Los estudios sobre el gótico y el terror vienen argumentando hace tiempo que el género funciona como un reflejo de las ansiedades culturales de un momento determinado. Cuando esta perspectiva cultural se cruza con una crítica marxista que entiende el horror como un elemento fenomenológico de la vida bajo el capitalismo, se vuelve posible pensar el terror y lo gótico no solo como entretenimiento descartable, sino como un registro de nuestro inconsciente colectivo. Si queremos entender cómo se siente el horror monstruoso de nuestra época —no solo en términos individuales, sino también sociales y políticos—, es clave comprender tanto el poder afectivo como el poder político del lenguaje gótico en el marxismo.
Esta forma de pensar no surge de la nada. Ya mencioné el trabajo de Mark Steven, y también está el libro fundamental de David McNally, Monstruos del mercado, una obra de historiografía política que sigue el rastro de las metáforas góticas del marxismo desde las luchas del siglo XIX hasta hoy.
Los estudios académicos sobre el terror, aunque a veces caen en lo que el colectivo V21 llama un “presentismo ingenuo”, también conectan el horror y lo gótico con las ansiedades sociales y políticas de cada época. Si esta es una primera forma de leer lo gótico dentro del marxismo, y de leer el terror y lo gótico con el marxismo, hay quienes sienten que esta lectura puede ser demasiado impersonal, que reduce la complejidad psicológica del horror a una correlación histórica algo fría.
Lo que hace falta es una lectura del gótico y el terror que conserve la dimensión psicológica sin perder de vista lo político y lo social, como haría una crítica cultural marxista más directa. Para eso, podemos mirar hacia una segunda línea de lo que podríamos llamar “marxismo oscuro”, que emerge de tradiciones como el arte expresionista europeo, el surrealismo francés y el giro romántico en la filosofía alemana de fines del siglo XIX y principios del XX. Este es el marxismo de Walter Benjamin, y del llamado “papa del surrealismo”, André Breton.

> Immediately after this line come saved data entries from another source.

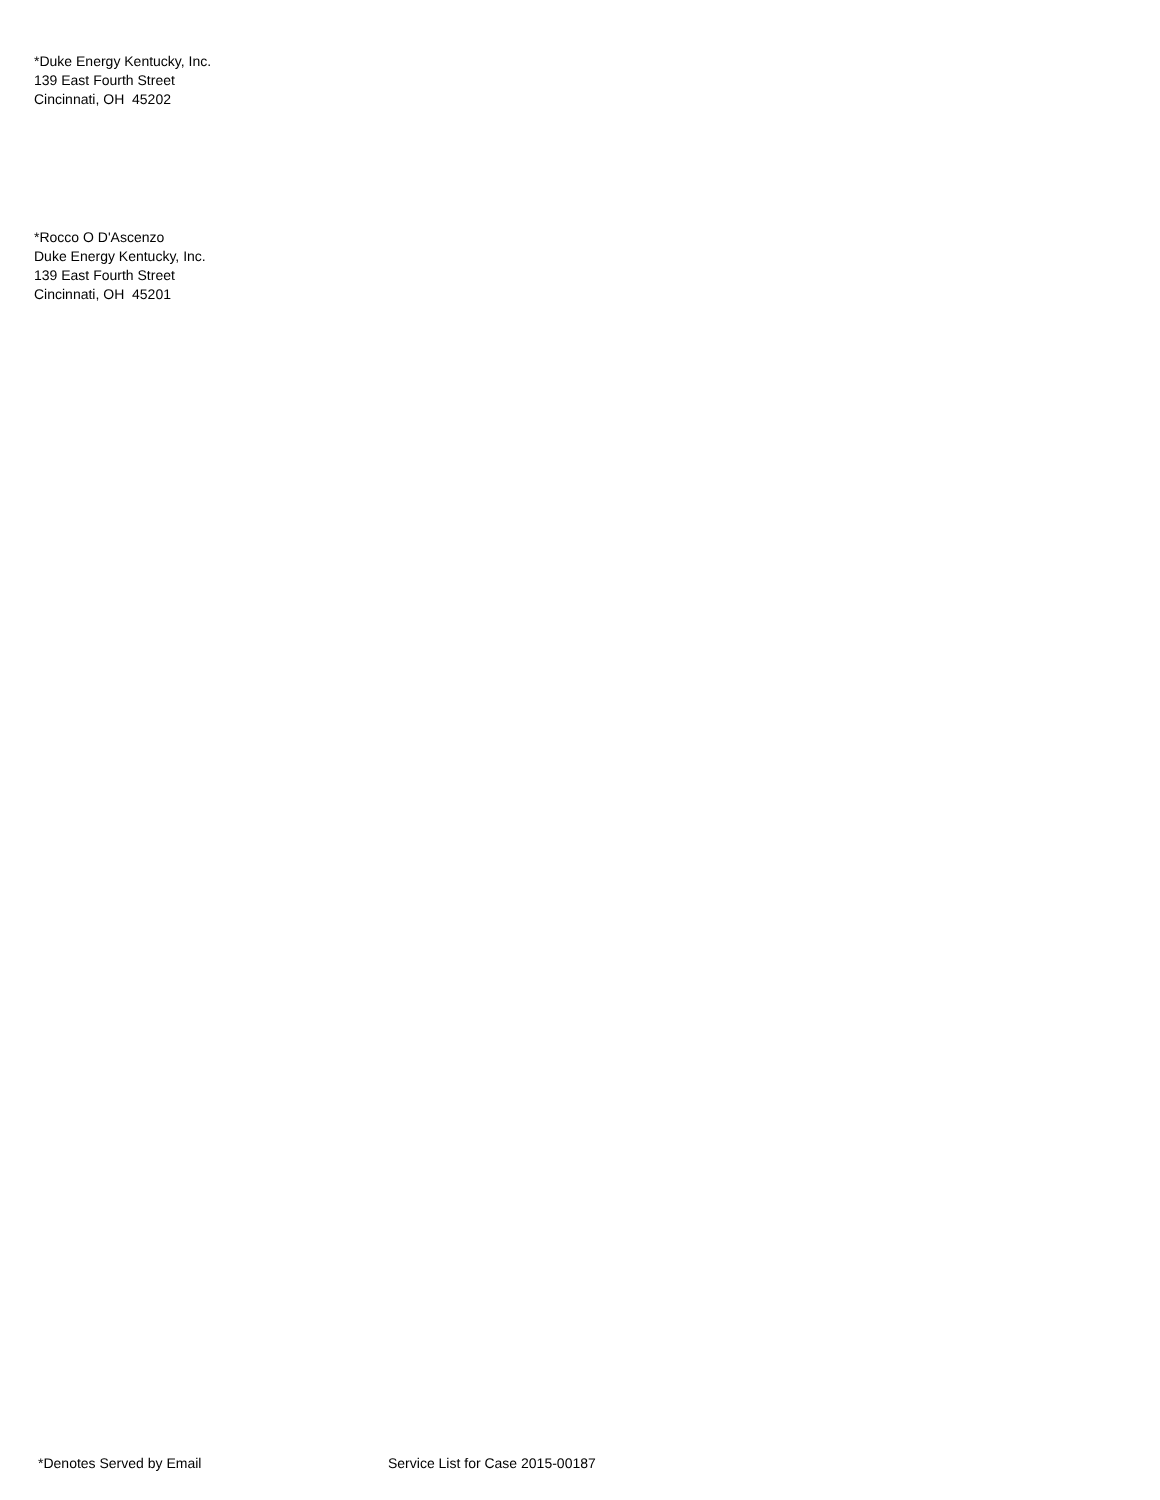*Duke Energy Kentucky, Inc.
139 East Fourth Street
Cincinnati, OH 45202
*Rocco O D'Ascenzo
Duke Energy Kentucky, Inc.
139 East Fourth Street
Cincinnati, OH 45201
*Denotes Served by Email Service List for Case 2015-00187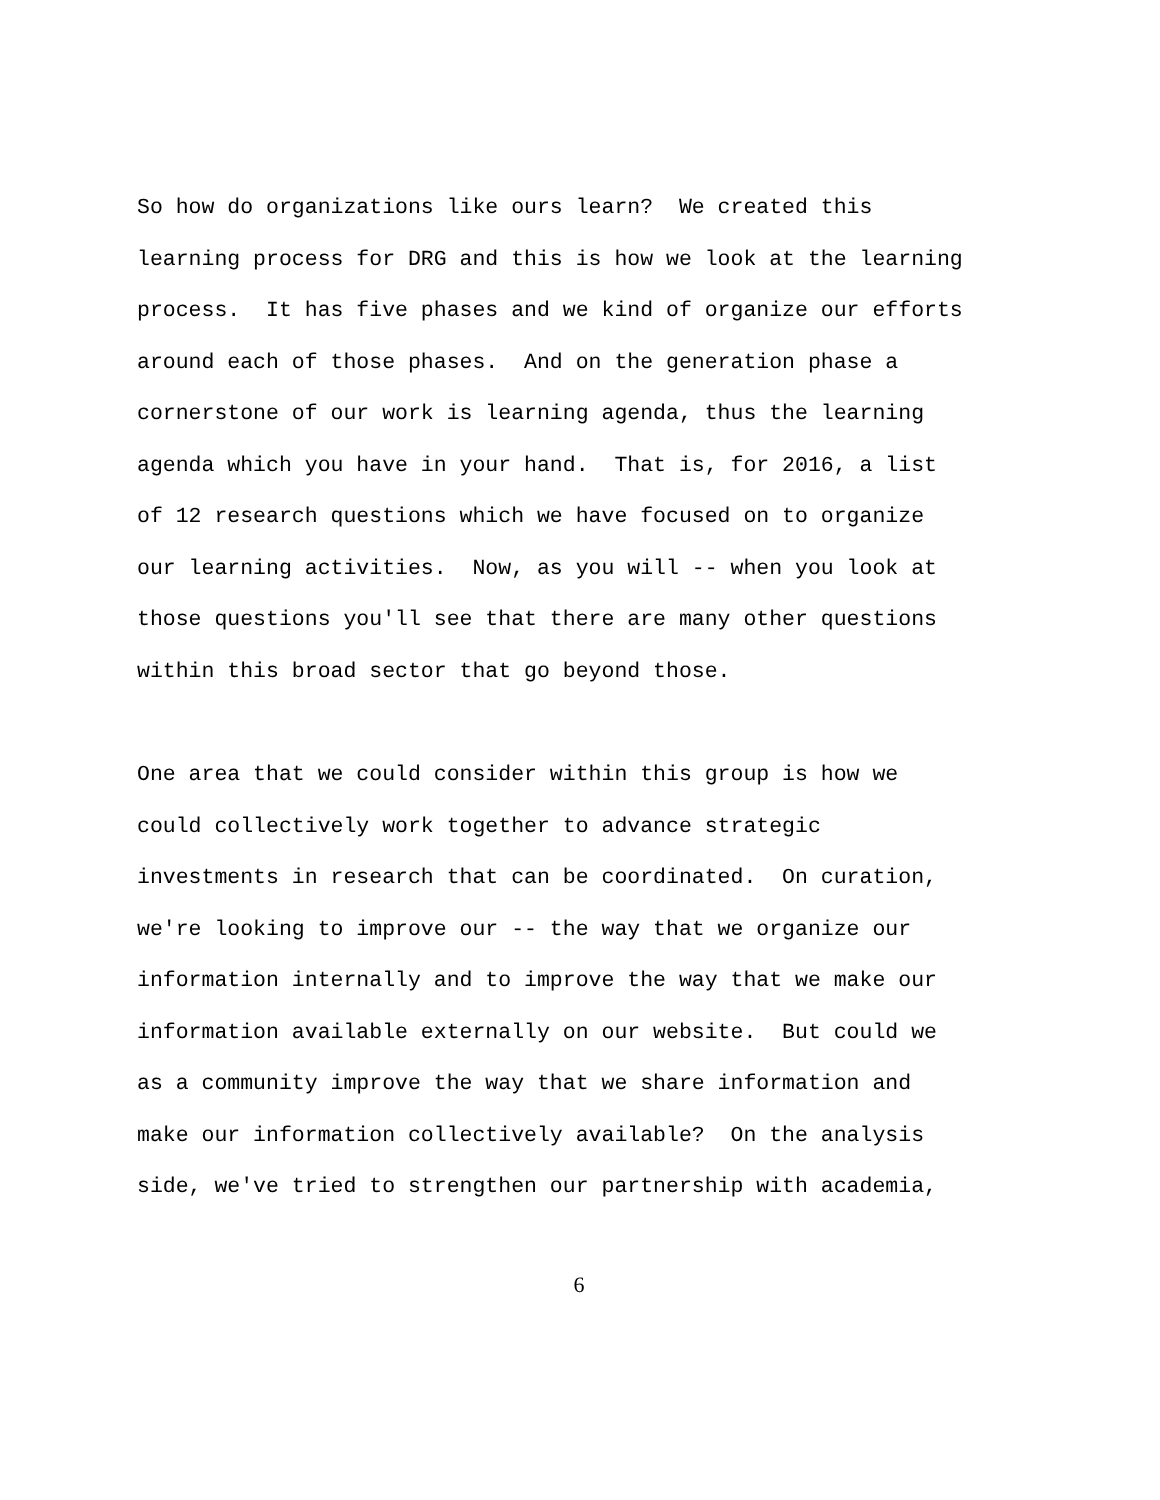So how do organizations like ours learn? We created this learning process for DRG and this is how we look at the learning process. It has five phases and we kind of organize our efforts around each of those phases. And on the generation phase a cornerstone of our work is learning agenda, thus the learning agenda which you have in your hand. That is, for 2016, a list of 12 research questions which we have focused on to organize our learning activities. Now, as you will -- when you look at those questions you'll see that there are many other questions within this broad sector that go beyond those.
One area that we could consider within this group is how we could collectively work together to advance strategic investments in research that can be coordinated. On curation, we're looking to improve our -- the way that we organize our information internally and to improve the way that we make our information available externally on our website. But could we as a community improve the way that we share information and make our information collectively available? On the analysis side, we've tried to strengthen our partnership with academia,
6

Para Benjamin, Breton y les surrealistas, el marxismo y la política revolucionaria se cruzaban con su interés por el mundo onírico, lo irracional y las potencialidades políticas del inconsciente. El gran crítico marxista Walter Benjamin veía en los fragmentos y restos culturales un profundo sentido político: la revolución capitalista había intentado borrar el pasado —literalmente, demoliéndolo— pero, por más que lo intentara, no podía eliminar la historia por completo.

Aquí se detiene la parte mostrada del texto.